Junko seems to have become by far and away the most popular of the characters, though. She even has 50% more images than Sakura, who's in second place.
Junko seems to have become by far and away the most popular of the characters, though. She even has 50% more images than Sakura, who's in second place.
Then again, you're judging her popularity by results on danbooru.
Then again, you're judging her popularity by results on danbooru.
OK, but it's hard to get the whole Internet. Pixiv has it at 379 for Junko versus 340 for Sakura (and 244 for Ai, who's in third), which is closer, but still a clear lead.
Yes, in art. Not in popularity. Sakura is still way more known than Junko. If you use danbooru and art websites as judges for the characters popularity, you get a Prof. K situation where characters seem less popular than they really are.
Tapper said:
The comments for each episode on Crunchyroll heavily favor Tae.

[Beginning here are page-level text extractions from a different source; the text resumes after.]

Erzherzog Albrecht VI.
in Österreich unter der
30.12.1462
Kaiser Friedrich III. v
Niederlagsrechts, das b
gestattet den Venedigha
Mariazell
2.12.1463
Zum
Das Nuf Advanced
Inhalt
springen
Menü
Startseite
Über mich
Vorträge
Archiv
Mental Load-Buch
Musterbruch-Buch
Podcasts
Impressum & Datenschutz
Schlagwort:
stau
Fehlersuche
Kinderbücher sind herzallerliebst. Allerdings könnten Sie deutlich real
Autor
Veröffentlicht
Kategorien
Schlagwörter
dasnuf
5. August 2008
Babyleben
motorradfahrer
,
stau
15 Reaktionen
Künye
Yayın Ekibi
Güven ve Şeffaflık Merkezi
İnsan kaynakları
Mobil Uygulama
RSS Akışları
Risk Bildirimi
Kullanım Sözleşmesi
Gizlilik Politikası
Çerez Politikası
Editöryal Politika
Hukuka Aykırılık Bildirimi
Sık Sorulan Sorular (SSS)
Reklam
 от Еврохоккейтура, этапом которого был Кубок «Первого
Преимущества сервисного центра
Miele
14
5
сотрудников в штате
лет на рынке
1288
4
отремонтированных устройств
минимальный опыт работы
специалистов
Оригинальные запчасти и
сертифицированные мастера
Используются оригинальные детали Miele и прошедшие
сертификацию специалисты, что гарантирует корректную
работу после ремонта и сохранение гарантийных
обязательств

Well, that's still a questionable method of defining "popularity", much less judging it. (And in the case of comments, do you even have numbers, or just an impression?) Tae is "popular" (to comment on) because she's the biggest comic relief character, even above Tatsumi, who also gets comments (especially "Nice Bird" because it's such a non-sequitor), but that doesn't necessarily mean they're the commentor's favorite (except maybe in that moment), or that those who don't comment hold the same views.
I don't know who prof. K is, but is simply being more widely recognized (if you can even accurately measure that) the same as popularity?

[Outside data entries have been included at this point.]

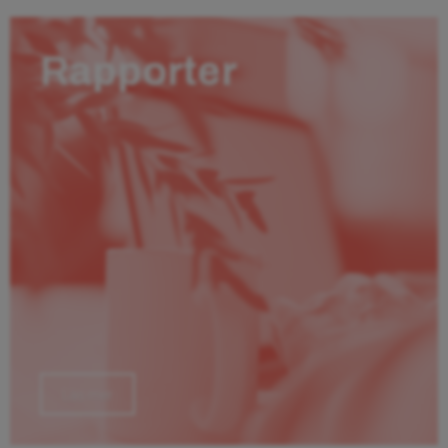
Rapporter
Läs mer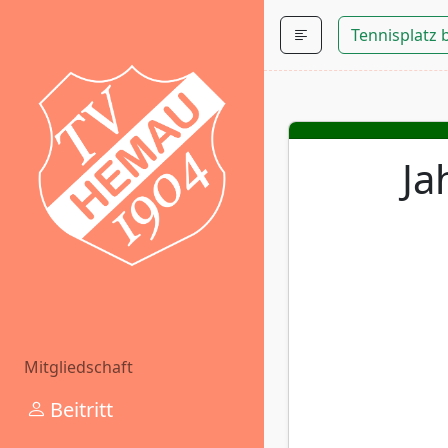
Tennisplatz
Ja
Mitgliedschaft
Beitritt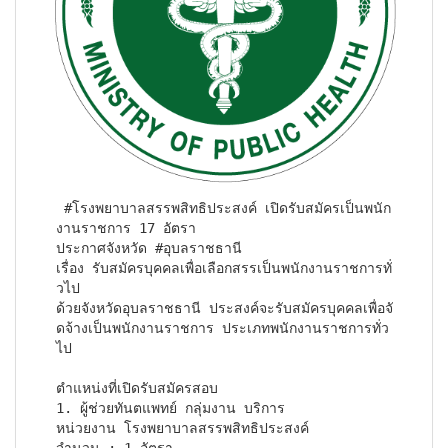
 ‪#‎โรงพยาบาลสรรพสิทธิประสงค์‬ เปิดรับสมัครเป็นพนัก
งานราชการ 17 อัตรา

ประกาศจังหวัด ‪#‎อุบลราชธานี‬

เรื่อง รับสมัครบุคคลเพื่อเลือกสรรเป็นพนักงานราชการทั่
วไป

ด้วยจังหวัดอุบลราชธานี ประสงค์จะรับสมัครบุคคลเพื่อจั
ดจ้างเป็นพนักงานราชการ ประเภทพนักงานราชการทั่ว
ไป
ตำแหน่งที่เปิดรับสมัครสอบ

1. ผู้ช่วยทันตแพทย์ กลุ่มงาน บริการ

หน่วยงาน โรงพยาบาลสรรพสิทธิประสงค์
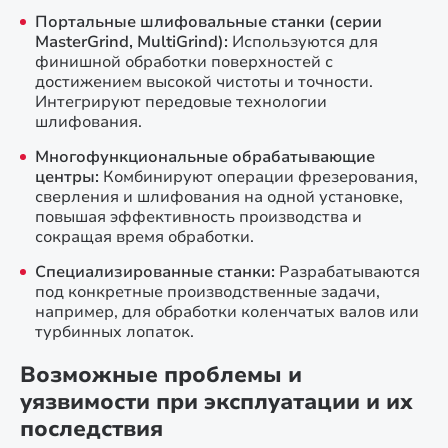
Портальные шлифовальные станки (серии
MasterGrind, MultiGrind):
Используются для
финишной обработки поверхностей с
достижением высокой чистоты и точности.
Интегрируют передовые технологии
шлифования.
Многофункциональные обрабатывающие
центры:
Комбинируют операции фрезерования,
сверления и шлифования на одной установке,
повышая эффективность производства и
сокращая время обработки.
Специализированные станки:
Разрабатываются
под конкретные производственные задачи,
например, для обработки коленчатых валов или
турбинных лопаток.
Возможные проблемы и
уязвимости при эксплуатации и их
последствия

Again, there's not all that great a way to get a measure of "true" popularity from the Internet as a whole, but looking at preponderance of fanart can give you one look at it. Touhou or KanColle characters will typically have a pretty direct correlation between amount of fanworks and popularity in general, as less-represented characters are often straight-up forgotten in favor of the girls that appear all the time like Reimu or Kaga or Hibiki. (Although those series are a special case in that their fandoms expand outside the original works, and therefore how well-known a character is actually is more directly correlated to fanworks to start with.)